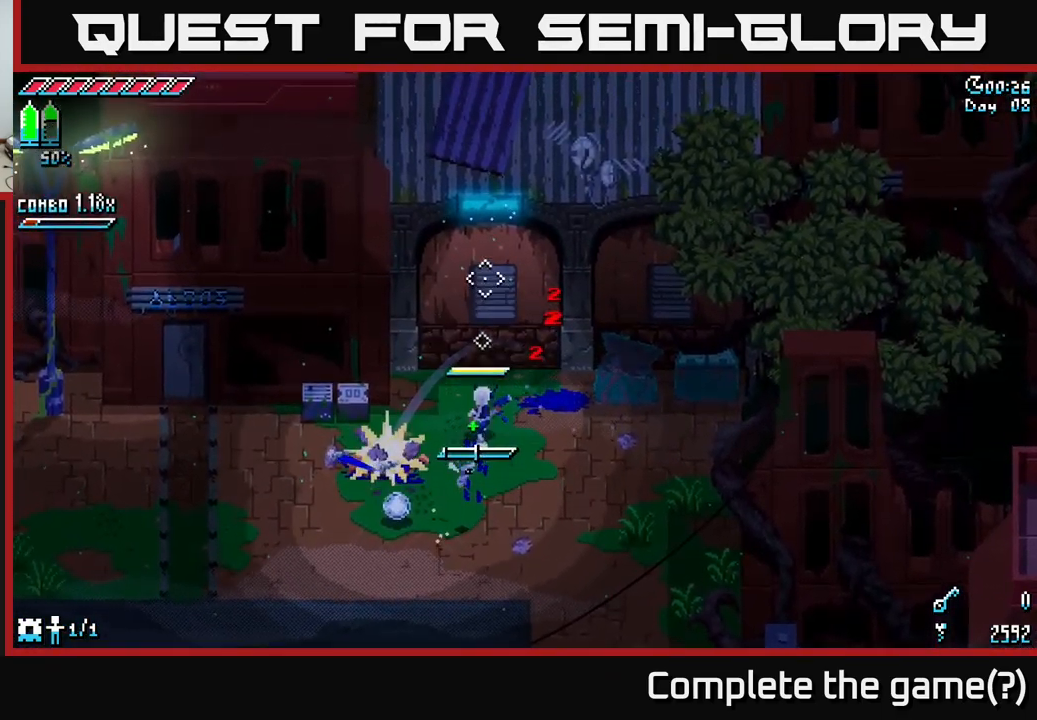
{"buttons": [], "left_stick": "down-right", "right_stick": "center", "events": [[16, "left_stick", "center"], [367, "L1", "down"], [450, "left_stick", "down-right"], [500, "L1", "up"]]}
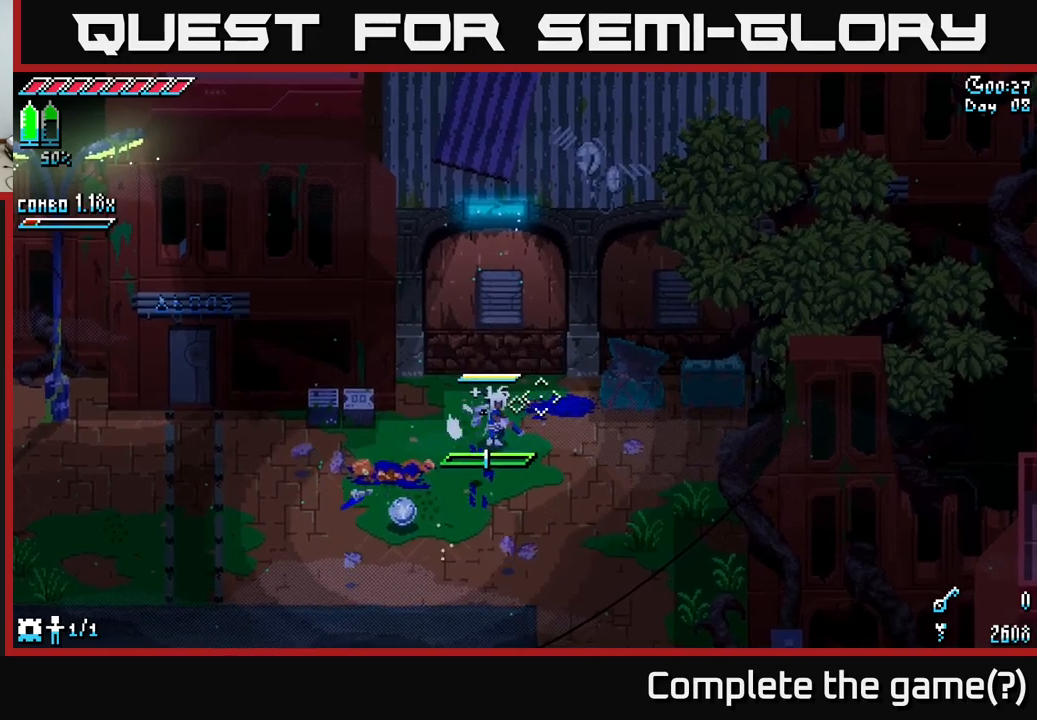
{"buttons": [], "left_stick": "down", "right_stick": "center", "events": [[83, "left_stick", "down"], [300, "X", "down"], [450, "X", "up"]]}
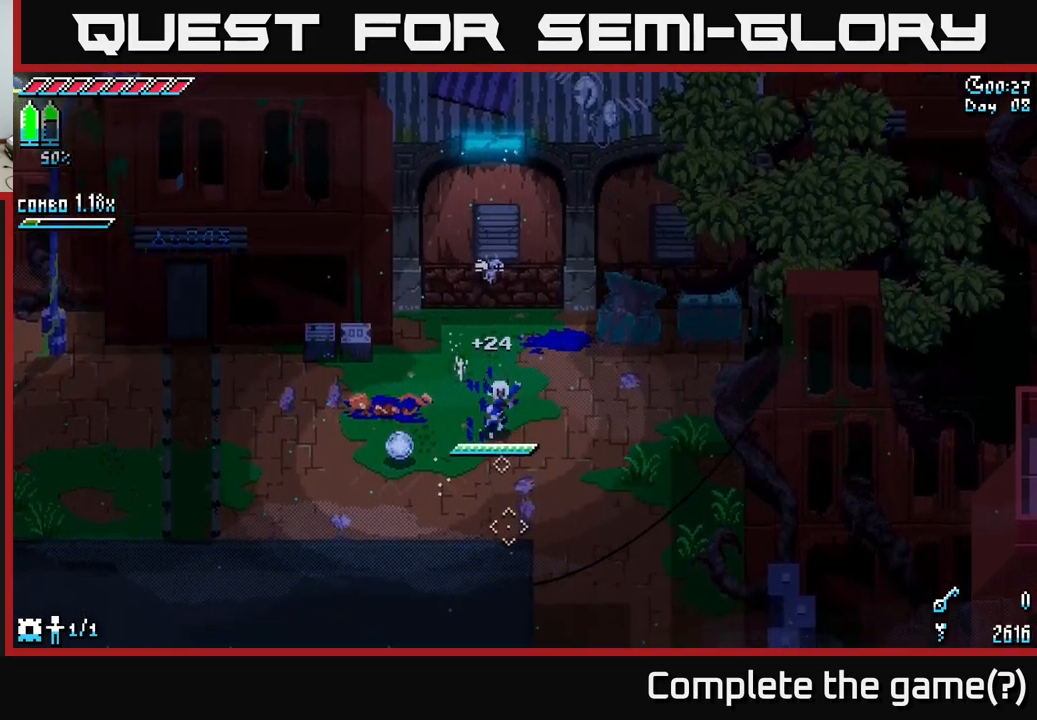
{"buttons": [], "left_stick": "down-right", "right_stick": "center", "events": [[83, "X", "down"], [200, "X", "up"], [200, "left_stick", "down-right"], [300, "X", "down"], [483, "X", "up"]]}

[WHAT IS BEING ASKED]
Output the material word for word. Pictures do not go in.

[TASK ANSWER]
{"buttons": [], "left_stick": "down-right", "right_stick": "center", "events": [[16, "left_stick", "center"], [367, "L1", "down"], [450, "left_stick", "down-right"], [500, "L1", "up"]]}
{"buttons": [], "left_stick": "down", "right_stick": "center", "events": [[83, "left_stick", "down"], [300, "X", "down"], [450, "X", "up"]]}
{"buttons": [], "left_stick": "down-right", "right_stick": "center", "events": [[83, "X", "down"], [200, "X", "up"], [200, "left_stick", "down-right"], [300, "X", "down"], [483, "X", "up"]]}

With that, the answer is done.